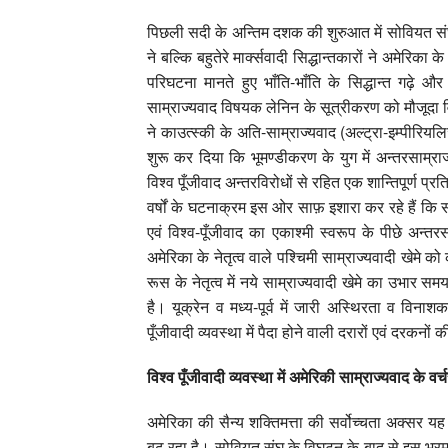
पिछली सदी के अन्तिम दशक की शुरुआत में सोवियत संघ क
ने बल्कि बहुतेरे मार्क्सवादी सिद्धान्तकारों ने अमेरि
परिघटना मानते हुए भाँति-भाँति के सिद्धान्त गढ़े औ
साम्राज्यवाद विषयक लेनिन के सूत्रीकरण को मौजूदा वि
ने काउत्स्की के अति-साम्राज्यवाद (अल्ट्रा-इम्पीरि
शुरू कर दिया कि भूमण्डीकरण के युग में अन्तरसाम्राज्
विश्व पूँजीवाद अन्तरविरोधों से रहित एक शान्तिपूर्ण प्
वर्षों के घटनाक्रम इस ओर साफ़ इशारा कर रहे हैं कि 
एवं विश्व-पूँजीवाद का एकाश्मी स्वरूप के पीछे अन्तरस
अमेरिका के नेतृत्व वाले पश्चिमी साम्राज्यवादी खेमे
रूस के नेतृत्व में नये साम्राज्यवादी खेमे का उभा
है। यूक्रेन व मध्य-पूर्व में जारी अस्थिरता व विनाशकार
पूँजीवादी व्यवस्था में पैदा होने वाली दरारों एवं दरकनों 
विश्व पूँजीवादी व्यवस्था में अमेरिकी साम्राज्यवाद के वर्चस
अमेरिका की सैन्य शक्तिमत्ता की सर्वोच्चता अक्सर यह 
बढ़ रहा है। सोवियत संघ के विघटन के बाद से इस भ्र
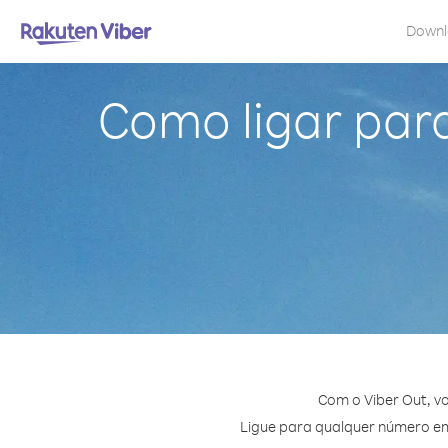
Down
Como ligar par
Com o Viber Out, v
Ligue para qualquer número em I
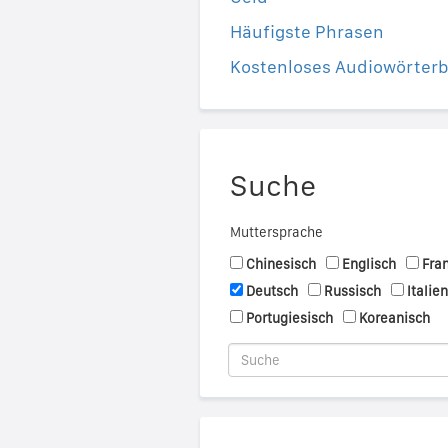
Häufigste Phrasen
Kostenloses Audiowörter
Suche
Muttersprache
Chinesisch
Englisch
Fra
Deutsch
Russisch
Italie
Portugiesisch
Koreanisch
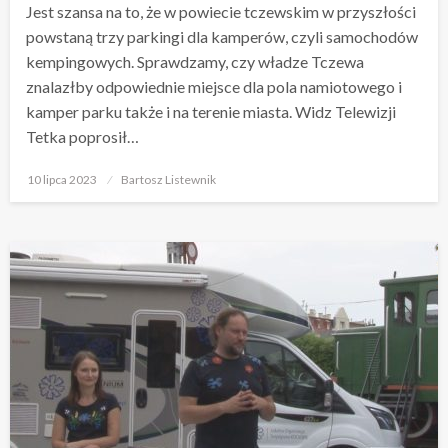
Jest szansa na to, że w powiecie tczewskim w przyszłości
powstaną trzy parkingi dla kamperów, czyli samochodów
kempingowych. Sprawdzamy, czy władze Tczewa
znalazłby odpowiednie miejsce dla pola namiotowego i
kamper parku także i na terenie miasta. Widz Telewizji
Tetka poprosił…
Opublikowane
10 lipca 2023
Bartosz Listewnik
w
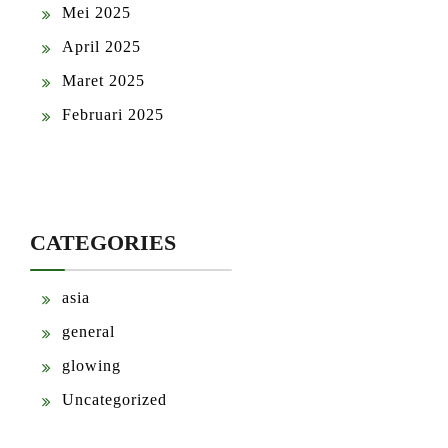
Mei 2025
April 2025
Maret 2025
Februari 2025
CATEGORIES
asia
general
glowing
Uncategorized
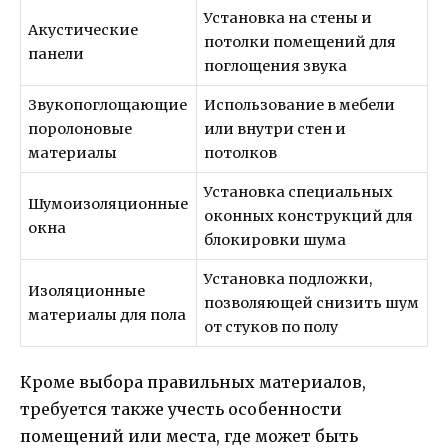
Установка на стены и
Акустические
потолки помещений для
панели
поглощения звука
Звукопоглощающие
Использование в мебели
поролоновые
или внутри стен и
материалы
потолков
Установка специальных
Шумоизоляционные
оконных конструкций для
окна
блокировки шума
Установка подложки,
Изоляционные
позволяющей снизить шум
материалы для пола
от стуков по полу
Кроме выбора правильных материалов,
требуется также учесть особенности
помещений или места, где может быть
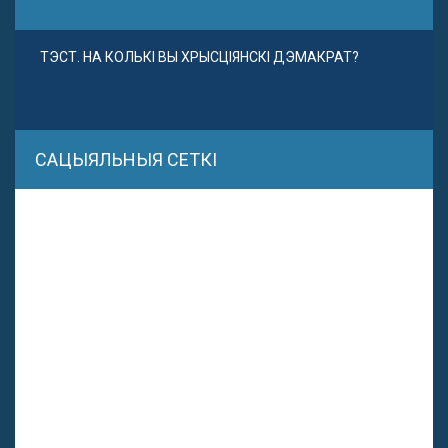
ТЭСТ. НА КОЛЬКІ ВЫ ХРЫСЦІЯНСКІ ДЭМАКРАТ?
САЦЫЯЛЬНЫЯ СЕТКІ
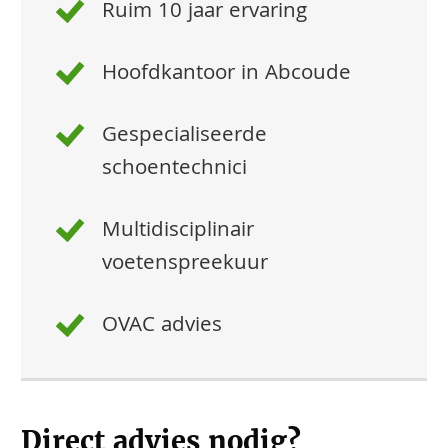
Ruim 10 jaar ervaring
Hoofdkantoor in Abcoude
Gespecialiseerde
schoentechnici
Multidisciplinair
voetenspreekuur
OVAC advies
Direct advies nodig?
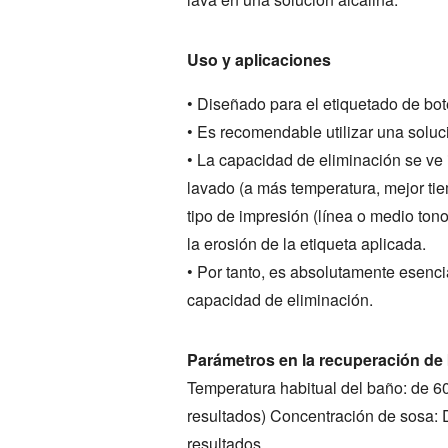
Uso y aplicaciones
• Diseñado para el etiquetado de bot
• Es recomendable utilizar una soluci
• La capacidad de eliminación se ve 
lavado (a más temperatura, mejor tiem
tipo de impresión (línea o medio ton
la erosión de la etiqueta aplicada.
• Por tanto, es absolutamente esenci
capacidad de eliminación.
Parámetros en la recuperación de 
Temperatura habitual del baño: de 60
resultados) Concentración de sosa: 
resultados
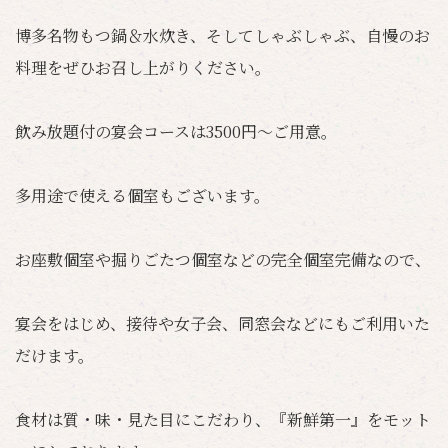
博多名物もつ鍋＆水炊き、そしてしゃぶしゃぶ、自慢のお
料理をぜひお召し上がりください。
飲み放題付の宴会コースは3500円～ご用意。
多用途で使える個室もございます。
お座敷個室や掘りごたつ個室などの完全個室完備なので、
宴会をはじめ、接待や女子会、同窓会などにもご利用いた
だけます。
食材は質・味・見た目にこだわり、『新鮮第一』をモット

> [Instructions to follow]
What's needed is an exact copy of the records above from the line containing "ТЭСТ. НА КОЛЬКІ ВЫ ХРЫСЦІЯНСКІ ДЭМАКРАТ?" down to the line containing "Parámetros en la recuperación de", both included, without any pictures.

> [Written answer]
ТЭСТ. НА КОЛЬКІ ВЫ ХРЫСЦІЯНСКІ ДЭМАКРАТ?
САЦЫЯЛЬНЫЯ СЕТКІ
Ruim 10 jaar ervaring
Hoofdkantoor in Abcoude
Gespecialiseerde
schoentechnici
Multidisciplinair
voetenspreekuur
OVAC advies
Direct advies nodig?
Uso y aplicaciones
• Diseñado para el etiquetado de bot
• Es recomendable utilizar una soluci
• La capacidad de eliminación se ve 
lavado (a más temperatura, mejor tiem
tipo de impresión (línea o medio ton
la erosión de la etiqueta aplicada.
• Por tanto, es absolutamente esenci
capacidad de eliminación.
Parámetros en la recuperación de 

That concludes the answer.